Police intensify anti-FGM operations after circumcision of 14 young girls
Police on Monday said they have intensified anti-female genital mutilation operations in Kween District.
A 50-year-old ring leader of the FGM operations in Sipi region was charged with aiding and abetting FGM together with other 17 suspects.
The group was arrested after authorities foiled their plans to conduct FMG operations in some villages.
Uganda outlawed the ritual of FGM in 2010 but it continues in some rural communities
Police authorities say efforts are underway to trace for victims in three separate were about 14 girls were mutilated.
"The police are absolutely committed to fighting FGM, and do hope that the successful prosecution of the perpetrators including parents, husbands and victims who mutate themselves, will act as deterrents," part of the statement by police spokesperson Fred Enanga reads.
He adds: "We have meanwhile established contacts with influential community members and other stakeholders to challenge the practice; as well as tasked teachers, health and social care professionals to report cases of FGM once established in the course of their duties in schools and hospitals."
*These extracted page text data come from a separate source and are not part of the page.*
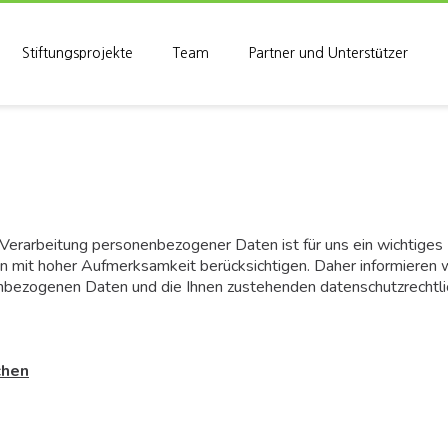
Stiftungsprojekte
Team
Partner und Unterstützer
r Verarbeitung personenbezogener Daten ist für uns ein wichtiges
n mit hoher Aufmerksamkeit berücksichtigen. Daher informieren w
enbezogenen Daten und die Ihnen zustehenden datenschutzrechtl
chen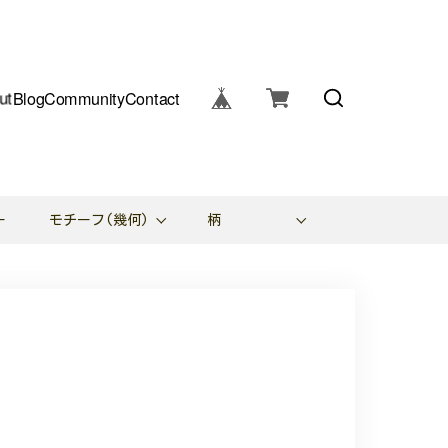
ut
Blog
Community
Contact
ー
モチーフ(幾何)
柄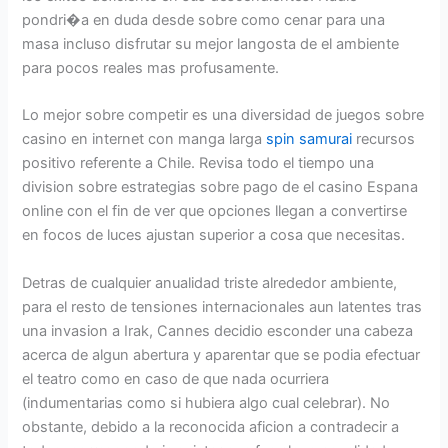
pondri�a en duda desde sobre como cenar para una
masa incluso disfrutar su mejor langosta de el ambiente
para pocos reales mas profusamente.
Lo mejor sobre competir es una diversidad de juegos sobre
casino en internet con manga larga
spin samurai
recursos
positivo referente a Chile. Revisa todo el tiempo una
division sobre estrategias sobre pago de el casino Espana
online con el fin de ver que opciones llegan a convertirse
en focos de luces ajustan superior a cosa que necesitas.
Detras de cualquier anualidad triste alrededor ambiente,
para el resto de tensiones internacionales aun latentes tras
una invasion a Irak, Cannes decidio esconder una cabeza
acerca de algun abertura y aparentar que se podia efectuar
el teatro como en caso de que nada ocurriera
(indumentarias como si hubiera algo cual celebrar). No
obstante, debido a la reconocida aficion a contradecir a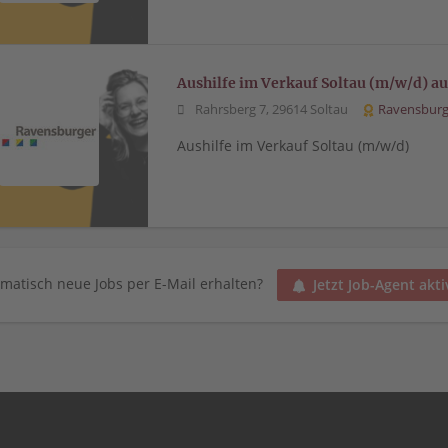
Aushilfe im Verkauf Soltau (m/w/d) au
Rahrsberg 7, 29614 Soltau
Ravensburg
Aushilfe im Verkauf Soltau (m/w/d)
matisch neue Jobs per E-Mail erhalten?
Jetzt Job-Agent akti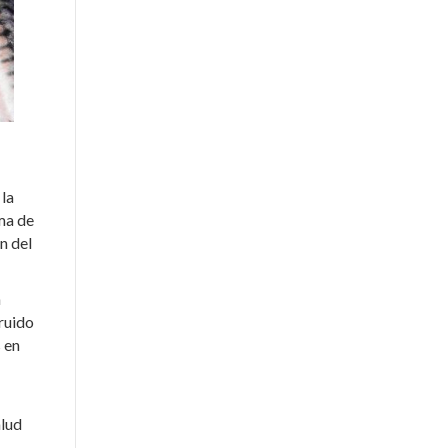
 la
ma de
n del
n
ruido
 en
alud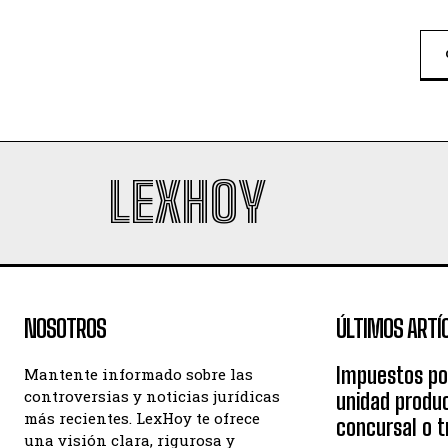
LEXHOY
NOSOTROS
ÚLTIMOS ARTÍ
Impuestos po
Mantente informado sobre las
controversias y noticias jurídicas
unidad produc
más recientes. LexHoy te ofrece
concursal o 
una visión clara, rigurosa y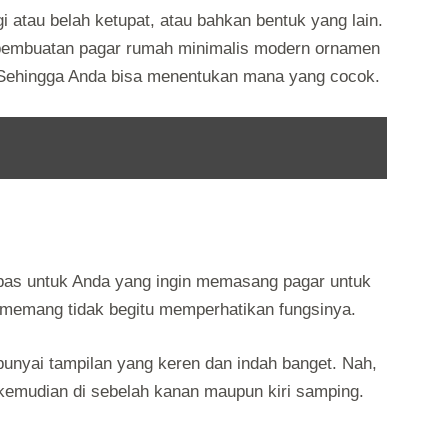
 atau belah ketupat, atau bahkan bentuk yang lain.
a pembuatan pagar rumah minimalis modern ornamen
. Sehingga Anda bisa menentukan mana yang cocok.
 pas untuk Anda yang ingin memasang pagar untuk
 memang tidak begitu memperhatikan fungsinya.
empunyai tampilan yang keren dan indah banget. Nah,
, kemudian di sebelah kanan maupun kiri samping.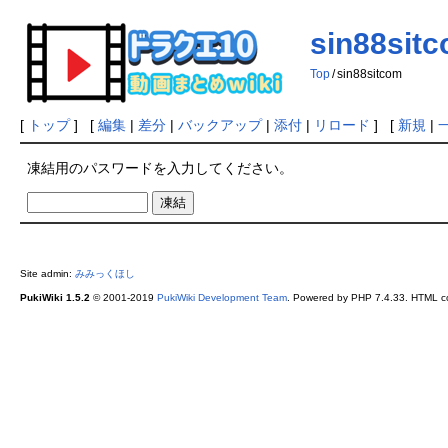
sin88sit
Top
/
sin88sitcom
[
トップ
] [
編集
|
差分
|
バックアップ
|
添付
|
リロード
] [
新規
|
凍結用のパスワードを入力してください。
Site admin:
みみっくほし
PukiWiki 1.5.2
© 2001-2019
PukiWiki Development Team
. Powered by PHP 7.4.33. HTML co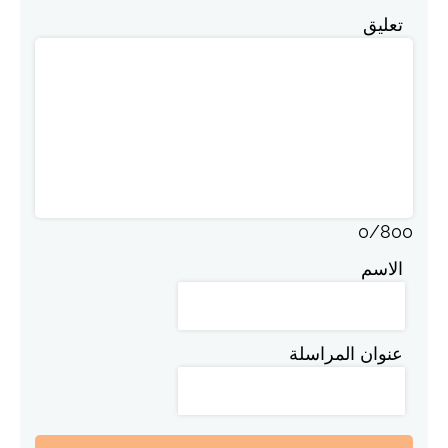
تعليق
0
/
800
الاسم
عنوان المراسلة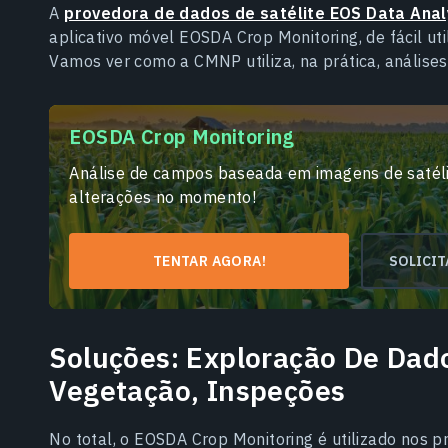
A
provedora de dados de satélite EOS Data Anal
aplicativo móvel EOSDA Crop Monitoring, de fácil uti
Vamos ver como a CMNP utiliza, na prática, análise
EOSDA Crop Monitoring
Análise de campos baseada em imagens de satélit
alterações no momento!
TENTAR AGORA!
SOLICI
Soluções: Exploração De Dado
Vegetação, Inspeções
No total, o EOSDA Crop Monitoring é utilizado nos pr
Female genital mutilation (FGM) includes procedures that intentionally alter or cause injury to the female genital organs for non-medical reasons, according to the World Health Organisation.
More than 200 million girls and women alive today have been cut in 30 countries in Africa, the Middle East and Asia where FGM is concentrated.
In 2008, the World Health Assembly passed a resolution on the elimination of FGM.